Égo­cen­trique, conscient de sa valeur et de son ori­gi­na­li­té, spon­ta­né­ment séduc­teur – on se remé­more dans sa famille l’épisode d’un train en Alle­magne dont le jeune Gérard fit à 11 ans l’entière conquête – Gérard Ber­ry est un homme plein d’assurance.

Sa sco­la­ri­té tout entière lui fut facile. À la suite de son frère aîné, il entra à l’X et, tout comme lui, en sor­tit dans le Corps des mines. Dès 1968, il fai­sait jou­jou à l’École avec un ordi­na­teur, un antique SETI PB250.

“ Soyez géniaux ”

Au Corps des mines, il contour­na l’interdiction de faire de la recherche et, à l’incitation de Pierre Laf­fitte (44), s’installa en 1977 dans les labo­ra­toires de Sophia-Anti­po­lis, près d’Antibes. Il put s’y adon­ner à l’informatique et suivre l’injonction de Laf­fitte : « Soyez géniaux. »

Pas­sion­né jusque-là de mon­tagne, il s’y don­na un style de vie cali­for­nien, anti­ci­pant sur la manière d’être des pion­niers de la Sili­con Val­ley, fai­sant de la planche à voile, puis de la voile – avec son bateau col­lec­tif nom­mé Le bar est ouvert.

Le tour­nant de sa car­rière lui vint de l’informatique embar­quée : en 1982, le maga­zine Micro­sys­tèmes lan­çait un concours de voi­tures-robots, dans lequel les auto­ma­ti­ciens de son labo furent seconds. Par une inno­va­tion vision­naire, il pos­tu­la, ce qui à cette époque d’ordinateurs lents était auda­cieux, une sim­pli­fi­ca­tion majeure : faire comme si le temps de cal­cul était infi­ni­ment court.

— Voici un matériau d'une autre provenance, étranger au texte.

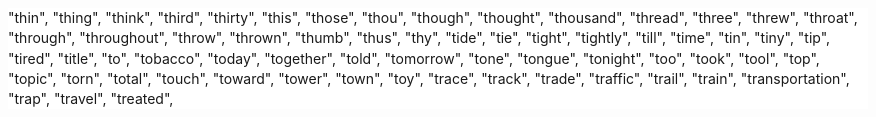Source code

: "thin",
"thing",
"think",
"third",
"thirty",
"this",
"those",
"thou",
"though",
"thought",
"thousand",
"thread",
"three",
"threw",
"throat",
"through",
"throughout",
"throw",
"thrown",
"thumb",
"thus",
"thy",
"tide",
"tie",
"tight",
"tightly",
"till",
"time",
"tin",
"tiny",
"tip",
"tired",
"title",
"to",
"tobacco",
"today",
"together",
"told",
"tomorrow",
"tone",
"tongue",
"tonight",
"too",
"took",
"tool",
"top",
"topic",
"torn",
"total",
"touch",
"toward",
"tower",
"town",
"toy",
"trace",
"track",
"trade",
"traffic",
"trail",
"train",
"transportation",
"trap",
"travel",
"treated",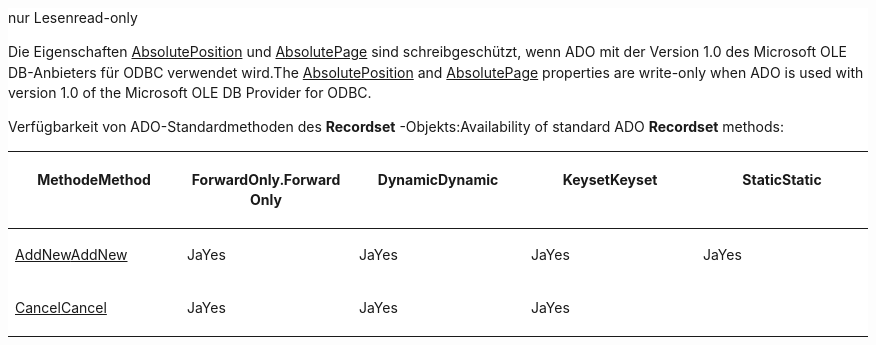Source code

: <td><p><span data-ttu-id="0f5e7-366">nur Lesen</span><span class="sxs-lookup"><span data-stu-id="0f5e7-366">read-only</span></span></p></td>
</tr>
</tbody>
</table>


<span data-ttu-id="0f5e7-367">Die Eigenschaften [AbsolutePosition](absoluteposition-property-ado.md) und [AbsolutePage](absolutepage-property-ado.md) sind schreibgeschützt, wenn ADO mit der Version 1.0 des Microsoft OLE DB-Anbieters für ODBC verwendet wird.</span><span class="sxs-lookup"><span data-stu-id="0f5e7-367">The [AbsolutePosition](absoluteposition-property-ado.md) and [AbsolutePage](absolutepage-property-ado.md) properties are write-only when ADO is used with version 1.0 of the Microsoft OLE DB Provider for ODBC.</span></span>

<span data-ttu-id="0f5e7-368">Verfügbarkeit von ADO-Standardmethoden des **Recordset** -Objekts:</span><span class="sxs-lookup"><span data-stu-id="0f5e7-368">Availability of standard ADO **Recordset** methods:</span></span>

<table>
<colgroup>
<col style="width: 20%" />
<col style="width: 20%" />
<col style="width: 20%" />
<col style="width: 20%" />
<col style="width: 20%" />
</colgroup>
<thead>
<tr class="header">
<th><p><span data-ttu-id="0f5e7-369">Methode</span><span class="sxs-lookup"><span data-stu-id="0f5e7-369">Method</span></span></p></th>
<th><p><span data-ttu-id="0f5e7-370">ForwardOnly.</span><span class="sxs-lookup"><span data-stu-id="0f5e7-370">ForwardOnly</span></span></p></th>
<th><p><span data-ttu-id="0f5e7-371">Dynamic</span><span class="sxs-lookup"><span data-stu-id="0f5e7-371">Dynamic</span></span></p></th>
<th><p><span data-ttu-id="0f5e7-372">Keyset</span><span class="sxs-lookup"><span data-stu-id="0f5e7-372">Keyset</span></span></p></th>
<th><p><span data-ttu-id="0f5e7-373">Static</span><span class="sxs-lookup"><span data-stu-id="0f5e7-373">Static</span></span></p></th>
</tr>
</thead>
<tbody>
<tr class="odd">
<td><p><span data-ttu-id="0f5e7-374"><a href="addnew-method-ado.md">AddNew</a></span><span class="sxs-lookup"><span data-stu-id="0f5e7-374"><a href="addnew-method-ado.md">AddNew</a></span></span></p></td>
<td><p><span data-ttu-id="0f5e7-375">Ja</span><span class="sxs-lookup"><span data-stu-id="0f5e7-375">Yes</span></span></p></td>
<td><p><span data-ttu-id="0f5e7-376">Ja</span><span class="sxs-lookup"><span data-stu-id="0f5e7-376">Yes</span></span></p></td>
<td><p><span data-ttu-id="0f5e7-377">Ja</span><span class="sxs-lookup"><span data-stu-id="0f5e7-377">Yes</span></span></p></td>
<td><p><span data-ttu-id="0f5e7-378">Ja</span><span class="sxs-lookup"><span data-stu-id="0f5e7-378">Yes</span></span></p></td>
</tr>
<tr class="even">
<td><p><span data-ttu-id="0f5e7-379"><a href="cancel-method-ado.md">Cancel</a></span><span class="sxs-lookup"><span data-stu-id="0f5e7-379"><a href="cancel-method-ado.md">Cancel</a></span></span></p></td>
<td><p><span data-ttu-id="0f5e7-380">Ja</span><span class="sxs-lookup"><span data-stu-id="0f5e7-380">Yes</span></span></p></td>
<td><p><span data-ttu-id="0f5e7-381">Ja</span><span class="sxs-lookup"><span data-stu-id="0f5e7-381">Yes</span></span></p></td>
<td><p><span data-ttu-id="0f5e7-382">Ja</span><span class="sxs-lookup"><span data-stu-id="0f5e7-382">Yes</span></span></p></td>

Il enté­ri­na cet axiome dans le logi­ciel syn­chrone Este­rel. La socié­té Das­sault com­prit le puis­sant inté­rêt de ce logi­ciel dans des ordi­na­teurs de bord, pour le contrôle auto­ma­tique d’avions, comme le Rafale conçu alors (années 1980).

La socié­té Este­rel Tech­no­lo­gies fut créée par la suite en 2000 pour com­mer­cia­li­ser l’environnement Este­rel Stu­dio, et Gérard Ber­ry la rejoi­gnit de 2001 à 2009 comme direc­teur scien­ti­fique. Ses clients furent Das­sault, Tha­lès, mais aus­si Intel, Texas Ins­tru­ments, ST Microe­lec­tro­nics pour une ver­sion d’Esterel dédiée à la concep­tion des cir­cuits élec­tro­niques. On y trouve main­te­nant tous les avion­neurs, entre autres.

L’enfant et l’ordinateur

Gérard Ber­ry, imbu de la force d’une idée simple, cultive le contraste de l’enfant et de l’ordinateur : le pre­mier intel­li­gent, approxi­ma­tif et lent ; le second, d’une exac­ti­tude maniaque, rapide comme l’éclair, mais stu­pide. Il pous­sa très loin cette intui­tion magistrale.

Il est péné­tré de l’importance de l’informatique, 30 % de la R & D mon­diale ; point tou­jours pro­phète, à l’époque, à pré­sent archaïque, d’Altavista, il ne voyait pas l’importance à venir des moteurs de recherche.

Cet homme, médaille d’or du CNRS en 2014, atti­ré par l’Inde, à l’intellect péné­trant et se pro­je­tant vers l’avenir, épris de mots et de bons mots, est pro­fon­dé­ment attachant.